Zusätzliche Luftbildaufnahmen zeigen das Ausmaß der Schäden. So belegten die Bilder vom Juni 2015 zusammen mit den stichprobenartigen Kontrollen vor Ort, dass nicht nur in Sachsen-Anhalt mittlere bis sehr hohe Mäuseschäden auftraten. Auch in vielen weiteren Regionen waren die Bestände stark ausgedünnt, sodass man bereits zu diesem Zeitpunkt von bis zu 30% Minderertrag ausging.


Befallen waren auch Sommerungen. Bisher galten sie als wenig gefährdet. Oft wanderten die Mäuse bereits im Juni in die benachbarten Kulturen. Die Schäden an Rüben und Mais belegen, dass selbst eine Schwarzbrache über Winter keinen 100%igen Schutz bietet. Sobald auf Nachbarschlägen ein attraktiveres Nahrungsangebot besteht, ziehen die Mäuse von der Befallsfläche oder aus Rückzugsgebieten in den „neuen“ Schlag ein.


Weitere Hinweise zum Ausmaß von Schäden ergaben Befragungen von betroffenen Landwirten. In Sachsen-Anhalt gaben sie an, dass durchschnittlich 68% der Flächen in 2015 einen mittleren bis starken Befall aufwiesen. Starkbefall meldeten sie auf durchschnittlich 26% der Flächen. Rund 70% schätzten, dass der Feldmausbefall weiter zunimmt.
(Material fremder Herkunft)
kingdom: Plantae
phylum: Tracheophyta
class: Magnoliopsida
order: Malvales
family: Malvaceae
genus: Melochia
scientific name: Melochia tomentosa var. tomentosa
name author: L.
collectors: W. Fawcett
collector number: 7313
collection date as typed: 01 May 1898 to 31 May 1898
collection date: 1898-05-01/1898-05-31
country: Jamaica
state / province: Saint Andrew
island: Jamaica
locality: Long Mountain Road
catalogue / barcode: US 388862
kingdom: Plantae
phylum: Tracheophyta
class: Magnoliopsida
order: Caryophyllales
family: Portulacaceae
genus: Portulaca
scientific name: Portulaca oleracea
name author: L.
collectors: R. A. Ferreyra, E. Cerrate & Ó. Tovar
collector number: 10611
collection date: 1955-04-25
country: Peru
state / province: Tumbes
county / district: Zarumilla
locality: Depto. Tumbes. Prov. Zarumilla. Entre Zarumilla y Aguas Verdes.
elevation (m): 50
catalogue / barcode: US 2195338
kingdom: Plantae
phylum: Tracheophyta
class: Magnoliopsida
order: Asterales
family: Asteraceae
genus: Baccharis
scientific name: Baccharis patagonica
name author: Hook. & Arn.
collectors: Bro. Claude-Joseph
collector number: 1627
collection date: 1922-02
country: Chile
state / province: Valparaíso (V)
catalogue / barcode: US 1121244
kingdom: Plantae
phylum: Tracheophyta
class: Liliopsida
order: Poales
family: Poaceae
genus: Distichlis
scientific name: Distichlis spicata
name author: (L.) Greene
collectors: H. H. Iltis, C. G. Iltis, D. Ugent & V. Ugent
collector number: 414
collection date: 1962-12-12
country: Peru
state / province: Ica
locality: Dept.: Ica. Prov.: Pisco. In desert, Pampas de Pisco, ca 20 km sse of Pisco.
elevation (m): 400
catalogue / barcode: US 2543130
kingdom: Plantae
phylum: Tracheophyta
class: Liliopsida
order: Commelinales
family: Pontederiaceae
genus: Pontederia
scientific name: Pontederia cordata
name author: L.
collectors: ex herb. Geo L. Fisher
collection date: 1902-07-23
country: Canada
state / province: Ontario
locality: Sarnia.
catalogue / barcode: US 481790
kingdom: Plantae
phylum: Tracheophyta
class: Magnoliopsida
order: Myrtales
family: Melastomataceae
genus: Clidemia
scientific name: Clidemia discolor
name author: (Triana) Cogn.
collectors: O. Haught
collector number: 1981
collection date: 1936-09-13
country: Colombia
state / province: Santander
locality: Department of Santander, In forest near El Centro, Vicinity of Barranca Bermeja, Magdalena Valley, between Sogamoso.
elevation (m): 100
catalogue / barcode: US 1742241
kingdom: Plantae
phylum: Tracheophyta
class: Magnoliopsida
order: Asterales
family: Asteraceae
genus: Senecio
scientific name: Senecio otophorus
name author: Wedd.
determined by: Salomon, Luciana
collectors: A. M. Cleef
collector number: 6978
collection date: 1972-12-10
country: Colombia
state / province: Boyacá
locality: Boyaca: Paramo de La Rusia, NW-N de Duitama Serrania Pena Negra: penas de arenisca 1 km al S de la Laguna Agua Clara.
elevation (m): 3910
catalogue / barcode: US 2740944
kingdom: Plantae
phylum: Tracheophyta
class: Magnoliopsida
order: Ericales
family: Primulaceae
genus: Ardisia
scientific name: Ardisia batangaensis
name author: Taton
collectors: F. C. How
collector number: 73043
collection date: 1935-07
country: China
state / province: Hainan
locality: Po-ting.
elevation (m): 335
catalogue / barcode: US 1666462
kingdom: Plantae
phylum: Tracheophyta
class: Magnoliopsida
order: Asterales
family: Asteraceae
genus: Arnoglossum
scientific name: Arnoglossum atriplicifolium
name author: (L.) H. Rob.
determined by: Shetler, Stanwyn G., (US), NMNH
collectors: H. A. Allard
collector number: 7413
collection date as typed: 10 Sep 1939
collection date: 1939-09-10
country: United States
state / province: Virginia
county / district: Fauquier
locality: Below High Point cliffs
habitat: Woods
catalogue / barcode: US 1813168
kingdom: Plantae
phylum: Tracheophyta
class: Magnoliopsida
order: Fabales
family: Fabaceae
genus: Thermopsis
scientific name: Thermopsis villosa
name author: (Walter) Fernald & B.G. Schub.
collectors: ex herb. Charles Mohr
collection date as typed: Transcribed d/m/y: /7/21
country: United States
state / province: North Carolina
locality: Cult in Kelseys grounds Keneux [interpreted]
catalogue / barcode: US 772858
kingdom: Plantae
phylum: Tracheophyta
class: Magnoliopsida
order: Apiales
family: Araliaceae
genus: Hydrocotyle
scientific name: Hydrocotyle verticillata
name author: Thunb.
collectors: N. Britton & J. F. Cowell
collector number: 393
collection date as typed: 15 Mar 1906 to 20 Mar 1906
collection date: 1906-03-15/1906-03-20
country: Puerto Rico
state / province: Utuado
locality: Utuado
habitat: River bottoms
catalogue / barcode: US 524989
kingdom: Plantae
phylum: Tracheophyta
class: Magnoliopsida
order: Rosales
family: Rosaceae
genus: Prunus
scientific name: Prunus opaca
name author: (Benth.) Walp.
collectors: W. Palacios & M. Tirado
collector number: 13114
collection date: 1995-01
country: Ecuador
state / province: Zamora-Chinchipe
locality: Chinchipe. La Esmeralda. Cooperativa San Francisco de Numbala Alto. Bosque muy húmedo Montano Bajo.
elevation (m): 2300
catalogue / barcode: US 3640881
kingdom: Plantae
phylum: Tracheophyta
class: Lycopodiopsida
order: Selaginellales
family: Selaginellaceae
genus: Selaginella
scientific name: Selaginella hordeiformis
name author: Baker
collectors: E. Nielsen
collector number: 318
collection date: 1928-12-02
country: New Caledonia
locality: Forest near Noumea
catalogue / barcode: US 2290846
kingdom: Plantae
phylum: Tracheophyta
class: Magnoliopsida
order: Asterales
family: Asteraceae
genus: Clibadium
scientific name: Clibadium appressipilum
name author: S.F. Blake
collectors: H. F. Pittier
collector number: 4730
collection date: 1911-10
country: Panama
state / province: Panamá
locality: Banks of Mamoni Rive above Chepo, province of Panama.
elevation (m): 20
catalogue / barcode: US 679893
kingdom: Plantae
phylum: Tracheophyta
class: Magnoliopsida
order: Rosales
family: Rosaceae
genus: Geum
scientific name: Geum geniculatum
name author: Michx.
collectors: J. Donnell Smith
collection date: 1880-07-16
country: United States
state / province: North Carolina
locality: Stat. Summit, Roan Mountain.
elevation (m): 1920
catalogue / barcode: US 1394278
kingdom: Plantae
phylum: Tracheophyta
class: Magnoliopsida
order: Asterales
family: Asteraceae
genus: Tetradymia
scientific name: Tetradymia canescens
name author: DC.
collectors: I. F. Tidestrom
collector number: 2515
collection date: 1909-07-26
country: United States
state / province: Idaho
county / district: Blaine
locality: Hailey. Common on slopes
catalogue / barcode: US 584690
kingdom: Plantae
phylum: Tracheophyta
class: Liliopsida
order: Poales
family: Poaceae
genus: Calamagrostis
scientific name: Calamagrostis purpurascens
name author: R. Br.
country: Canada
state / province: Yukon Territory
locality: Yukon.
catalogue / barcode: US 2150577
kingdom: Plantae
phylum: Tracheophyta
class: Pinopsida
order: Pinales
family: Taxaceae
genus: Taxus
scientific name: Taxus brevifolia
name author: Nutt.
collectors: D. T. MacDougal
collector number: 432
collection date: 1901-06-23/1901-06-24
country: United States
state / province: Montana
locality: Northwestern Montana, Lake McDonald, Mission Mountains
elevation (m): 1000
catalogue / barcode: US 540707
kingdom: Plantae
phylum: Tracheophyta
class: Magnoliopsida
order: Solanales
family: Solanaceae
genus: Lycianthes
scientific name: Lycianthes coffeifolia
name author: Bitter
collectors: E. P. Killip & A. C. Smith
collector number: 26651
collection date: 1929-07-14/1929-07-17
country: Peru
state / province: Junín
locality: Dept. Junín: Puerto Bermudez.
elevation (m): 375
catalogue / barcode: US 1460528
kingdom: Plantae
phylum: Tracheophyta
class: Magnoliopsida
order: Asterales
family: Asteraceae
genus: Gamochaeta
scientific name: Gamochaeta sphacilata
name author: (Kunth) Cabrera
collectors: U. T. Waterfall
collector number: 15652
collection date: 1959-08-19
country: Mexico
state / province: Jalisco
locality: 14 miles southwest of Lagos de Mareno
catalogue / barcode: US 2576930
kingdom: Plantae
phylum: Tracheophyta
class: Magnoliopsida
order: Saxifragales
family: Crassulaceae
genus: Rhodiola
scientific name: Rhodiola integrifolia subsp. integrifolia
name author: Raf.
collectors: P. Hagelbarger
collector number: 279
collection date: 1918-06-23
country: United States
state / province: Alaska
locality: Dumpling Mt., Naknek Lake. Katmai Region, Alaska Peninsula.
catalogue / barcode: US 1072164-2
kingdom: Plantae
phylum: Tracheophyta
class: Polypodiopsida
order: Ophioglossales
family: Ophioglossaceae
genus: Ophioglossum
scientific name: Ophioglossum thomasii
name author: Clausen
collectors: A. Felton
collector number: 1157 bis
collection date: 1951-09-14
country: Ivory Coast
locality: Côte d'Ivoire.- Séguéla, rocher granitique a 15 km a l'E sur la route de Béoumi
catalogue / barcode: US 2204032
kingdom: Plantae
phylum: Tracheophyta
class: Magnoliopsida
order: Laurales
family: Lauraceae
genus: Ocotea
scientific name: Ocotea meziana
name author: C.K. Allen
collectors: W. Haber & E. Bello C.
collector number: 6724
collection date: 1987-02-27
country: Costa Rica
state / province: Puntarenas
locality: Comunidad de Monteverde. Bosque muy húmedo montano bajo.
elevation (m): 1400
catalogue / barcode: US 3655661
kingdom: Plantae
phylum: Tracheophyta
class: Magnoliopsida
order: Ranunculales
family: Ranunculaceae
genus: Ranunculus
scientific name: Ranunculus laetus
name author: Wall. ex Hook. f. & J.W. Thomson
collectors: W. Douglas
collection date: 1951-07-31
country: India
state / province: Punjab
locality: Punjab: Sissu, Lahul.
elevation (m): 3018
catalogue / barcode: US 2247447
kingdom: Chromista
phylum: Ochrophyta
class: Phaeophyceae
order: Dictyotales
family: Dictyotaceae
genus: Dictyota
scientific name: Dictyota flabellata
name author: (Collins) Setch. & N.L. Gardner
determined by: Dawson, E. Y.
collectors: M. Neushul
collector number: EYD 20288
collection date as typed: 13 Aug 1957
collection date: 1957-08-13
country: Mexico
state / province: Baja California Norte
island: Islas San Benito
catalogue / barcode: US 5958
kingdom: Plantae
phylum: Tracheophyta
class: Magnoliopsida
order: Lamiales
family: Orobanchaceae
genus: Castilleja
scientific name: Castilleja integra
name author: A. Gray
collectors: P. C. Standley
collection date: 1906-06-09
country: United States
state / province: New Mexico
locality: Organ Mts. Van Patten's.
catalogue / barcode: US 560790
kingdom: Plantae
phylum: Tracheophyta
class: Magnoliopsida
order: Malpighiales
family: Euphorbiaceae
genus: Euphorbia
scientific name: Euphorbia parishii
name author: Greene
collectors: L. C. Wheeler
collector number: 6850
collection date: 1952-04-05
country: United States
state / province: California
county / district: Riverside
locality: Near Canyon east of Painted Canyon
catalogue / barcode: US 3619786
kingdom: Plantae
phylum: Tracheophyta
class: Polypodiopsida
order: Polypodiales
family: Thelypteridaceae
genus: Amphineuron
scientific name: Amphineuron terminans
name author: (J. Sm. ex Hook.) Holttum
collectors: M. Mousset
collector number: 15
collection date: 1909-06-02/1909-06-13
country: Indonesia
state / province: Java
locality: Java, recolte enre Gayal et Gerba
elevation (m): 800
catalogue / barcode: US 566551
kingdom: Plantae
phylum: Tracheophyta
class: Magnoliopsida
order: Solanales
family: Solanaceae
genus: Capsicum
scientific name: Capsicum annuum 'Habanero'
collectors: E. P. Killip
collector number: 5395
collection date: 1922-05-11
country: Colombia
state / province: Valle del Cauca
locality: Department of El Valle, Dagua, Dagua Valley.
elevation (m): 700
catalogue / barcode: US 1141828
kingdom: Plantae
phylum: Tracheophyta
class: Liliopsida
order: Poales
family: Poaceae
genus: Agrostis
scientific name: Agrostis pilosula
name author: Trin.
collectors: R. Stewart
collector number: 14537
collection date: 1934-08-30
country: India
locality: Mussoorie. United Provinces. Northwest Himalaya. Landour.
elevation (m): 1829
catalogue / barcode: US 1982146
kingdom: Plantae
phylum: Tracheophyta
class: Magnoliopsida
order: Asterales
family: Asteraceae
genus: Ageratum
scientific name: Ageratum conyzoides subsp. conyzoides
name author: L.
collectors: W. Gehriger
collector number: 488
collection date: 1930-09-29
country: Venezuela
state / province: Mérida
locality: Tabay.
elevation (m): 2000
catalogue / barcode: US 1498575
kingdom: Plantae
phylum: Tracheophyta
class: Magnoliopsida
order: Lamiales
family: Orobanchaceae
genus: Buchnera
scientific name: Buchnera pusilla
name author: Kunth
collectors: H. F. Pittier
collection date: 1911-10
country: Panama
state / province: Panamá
Zusätzlich wies auch das Prognosemodell des JKI für das Gebiet Sachsen-Anhalt ein hohes Risiko einer massenhaften Mausvermehrung im Herbst 2015 aus. Das Modell berechnet mit Hilfe von Wetter- und Bodendaten sowie Höhenangaben das Vermehrungs-Risiko.


Antrag auf Notfallzulassung:

Die Pflanzenschutzdienste Sachsen-Anhalts und weiterer Bundesländer kamen daraufhin zu dem Schluss, dass die Gefahr für die im Spätsommer und Herbst 2015 bestellten Bestände sehr hoch ist. Gleiches galt für Dauergrünland- und mehrjährige Feldfutterflächen. Bei einem derartigen Druck war es absehbar, dass alternative Maßnahmen oder der Einsatz von Giftweizen oder -linsen mit der Legeflinte nicht ausreichend wirken werden. Deshalb beantragte man befristete Notfallzulassungen für den Rodentizideinsatz im Spätsommer bzw. Herbst 2015. Wie sind die Erfahrungen von der Antragstellung bis zum Einsatz?


Die Federführung bei der Antragstellung übernahm – nach Abstimmung in der BLAG – der Pflanzenschutzdienst Sachsen-Anhalt. Weitere Bundesländer schlossen sich an. Bei den Mitteln bzw. Einsatzgebieten wurde die drohende Einwanderung der Mäuse aus Rückzugsgebieten mit berücksichtigt. Um die Gefahr einzudämmen, waren daher zwei Anträge notwendig:


  • Zur Befallsreduzierung auf dem Schlag beantragte man die Streuanwendung des Mittels Ratron Feldmausköder (Chlorphacinon). Der Einsatz sollte nur auf einem geringen Teil der Starkbefallsflächen erfolgen (ca. 5%). Bereits bei der Antragstellung wurden Auflagen vorgeschlagen, die ein eventuelles Risiko für Nichtzielarten mindern sollten.
  • Um das Risiko einer Einwanderung von außen zu senken, wurde zusätzlich der verdeckte Einsatz von Ratron Giftlinsen (Zinkphosphid) außerhalb des Kulturlandes beantragt. In Sachsen-Anhalt und Thüringen lagen positive Erfahrungen aus Starkbefallsjahren vor.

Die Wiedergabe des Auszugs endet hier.